------ Reading text ------

The much-awaited 4th Edition of the Cyprus Arbitration Days, titled Cyprus Arbitration Day 2026, held on 15 May 2026 brought together leading practitioners, arbitrators, academics, and policymakers from across jurisdictions to discuss the international arbitration landscape, fostering dialogue on evolving legal, procedural, and institutional aspects of dispute resolution.
The esteemed dignitaries engaged in insightful conversations ranging from AI in arbitration to Bilateral Investment Treaties, from EU Acquis to development of arbitration jurisprudence, from judicial overreach to res judicata, and so much more. The deliberations that took place over the course of 1.5 days were not only enriching but also thought provoking. Here are some key takeaways from the conference:
1. India was once only a capital importer until it started signing investment operation agreements. Now Indian companies are operating in the global market and suing foreign countries. — Mr. Roman Khodykin, Partner, Bryan Cave, UAE
2. India is very well positioned with good lawyers, good arbitrators, infrastructure, the structure is slowly coming in place, driven by a very strong-willed judiciary. — Ms. Purnima Kambalay, Senior Partner, Fox Mandal, Hyderabad
3. AI can improve efficiency. But it cannot replace human judgment or procedural responsibility. Transparency is key. — Prof. Dr. Alexander Petsche, Partner, Baker McKenzie, Vienna
Read about the eve of CAD 2026 in detail here: Cyprus Arbitration Day 2026 Kicks Off with Discussions on India-Cyprus relations, Investment Treaties and AI in arbitration
4. The question is not whether AI belongs in legal practice. It already does. The question is whether legal institutions are prepared for its long-term cognitive consequences. — Mr. Amir Singh Pasrich, LPD Secretary-Treasurer and IBA Treasurer, International Bar Association
5. The question is no longer whether AI will influence arbitration, but rather how arbitration can responsibly integrate technological innovation while preserving the fundamental principles of professional fairness, human judgment, and ethical integrity. — Mr. Agis Georgiades, Partner, CGA and CAD Co-Chair
Read more about the opening discussion on AI, ethics, and the future of arbitration here: Human Judgment vs AI Efficiency: The Question That Opened Cyprus Arbitration Day 2026
6. That trust cannot be taken for granted. It must constantly be justified and reinforced through the quality of arbitral decision-making, the integrity of the process, and the willingness of practitioners and institutions to adapt intelligently to new realities. — Mr. Stavros Pavlou, CAD Co-Chair
Read more about Stavros Pavlou’s reflections on trust, institutional credibility, and the evolving arbitration landscape here: “Arbitration Is a People-Driven Profession Built on Trust”: Stavros Pavlou’s Welcome Address at Cyprus Arbitration Day 2026
7. The modern arbitral institution is not outside the arena. It is in the arena. And it may even be the arena. — Mr. Kevin Nash, Director General, London Court of International Arbitration (LCIA)

------ The data ------

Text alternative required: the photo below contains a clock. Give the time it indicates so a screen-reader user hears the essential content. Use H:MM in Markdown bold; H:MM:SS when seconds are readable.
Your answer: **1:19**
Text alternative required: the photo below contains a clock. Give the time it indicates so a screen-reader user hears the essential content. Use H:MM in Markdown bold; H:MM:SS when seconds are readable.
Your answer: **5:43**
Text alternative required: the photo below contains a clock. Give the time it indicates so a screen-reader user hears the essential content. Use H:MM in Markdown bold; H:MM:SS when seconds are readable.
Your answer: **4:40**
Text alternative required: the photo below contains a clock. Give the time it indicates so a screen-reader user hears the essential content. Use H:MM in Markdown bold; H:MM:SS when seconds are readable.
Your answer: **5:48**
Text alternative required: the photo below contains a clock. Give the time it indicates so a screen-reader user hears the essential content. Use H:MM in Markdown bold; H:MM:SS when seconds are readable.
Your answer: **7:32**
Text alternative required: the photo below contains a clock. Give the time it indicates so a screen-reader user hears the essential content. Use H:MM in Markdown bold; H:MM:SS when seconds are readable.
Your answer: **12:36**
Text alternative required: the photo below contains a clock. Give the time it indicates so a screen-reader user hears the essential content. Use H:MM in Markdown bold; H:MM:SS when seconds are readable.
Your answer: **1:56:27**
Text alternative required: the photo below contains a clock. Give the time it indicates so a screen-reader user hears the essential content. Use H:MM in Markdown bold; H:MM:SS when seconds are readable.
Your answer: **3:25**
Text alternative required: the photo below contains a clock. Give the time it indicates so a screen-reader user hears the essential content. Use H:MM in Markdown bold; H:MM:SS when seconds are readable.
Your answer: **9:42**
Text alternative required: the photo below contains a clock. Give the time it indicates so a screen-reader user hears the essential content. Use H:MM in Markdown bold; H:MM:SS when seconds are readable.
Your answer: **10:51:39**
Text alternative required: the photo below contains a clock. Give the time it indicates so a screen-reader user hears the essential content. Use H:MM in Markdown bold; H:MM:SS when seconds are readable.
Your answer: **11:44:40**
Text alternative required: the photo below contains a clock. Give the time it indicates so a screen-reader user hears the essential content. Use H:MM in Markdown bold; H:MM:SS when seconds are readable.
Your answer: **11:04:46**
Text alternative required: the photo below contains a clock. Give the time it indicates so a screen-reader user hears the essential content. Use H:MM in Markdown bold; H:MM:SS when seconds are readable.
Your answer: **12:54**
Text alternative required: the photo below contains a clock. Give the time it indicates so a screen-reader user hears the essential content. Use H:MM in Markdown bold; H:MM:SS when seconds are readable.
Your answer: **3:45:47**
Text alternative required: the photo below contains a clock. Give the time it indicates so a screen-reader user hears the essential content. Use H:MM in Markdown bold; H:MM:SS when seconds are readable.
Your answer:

------

> [Tasks and exercises]:
a. In the conference report, what position does Kevin Nash hold?
b. Reproduce the rows verbatim, beginning at the first row and stopping after the line that contains "Your answer: **3:25**".

> [Solutions to the problems]:
a. Director General of the London Court of International Arbitration (LCIA).

b.
Text alternative required: the photo below contains a clock. Give the time it indicates so a screen-reader user hears the essential content. Use H:MM in Markdown bold; H:MM:SS when seconds are readable.
Your answer: **1:19**
Text alternative required: the photo below contains a clock. Give the time it indicates so a screen-reader user hears the essential content. Use H:MM in Markdown bold; H:MM:SS when seconds are readable.
Your answer: **5:43**
Text alternative required: the photo below contains a clock. Give the time it indicates so a screen-reader user hears the essential content. Use H:MM in Markdown bold; H:MM:SS when seconds are readable.
Your answer: **4:40**
Text alternative required: the photo below contains a clock. Give the time it indicates so a screen-reader user hears the essential content. Use H:MM in Markdown bold; H:MM:SS when seconds are readable.
Your answer: **5:48**
Text alternative required: the photo below contains a clock. Give the time it indicates so a screen-reader user hears the essential content. Use H:MM in Markdown bold; H:MM:SS when seconds are readable.
Your answer: **7:32**
Text alternative required: the photo below contains a clock. Give the time it indicates so a screen-reader user hears the essential content. Use H:MM in Markdown bold; H:MM:SS when seconds are readable.
Your answer: **12:36**
Text alternative required: the photo below contains a clock. Give the time it indicates so a screen-reader user hears the essential content. Use H:MM in Markdown bold; H:MM:SS when seconds are readable.
Your answer: **1:56:27**
Text alternative required: the photo below contains a clock. Give the time it indicates so a screen-reader user hears the essential content. Use H:MM in Markdown bold; H:MM:SS when seconds are readable.
Your answer: **3:25**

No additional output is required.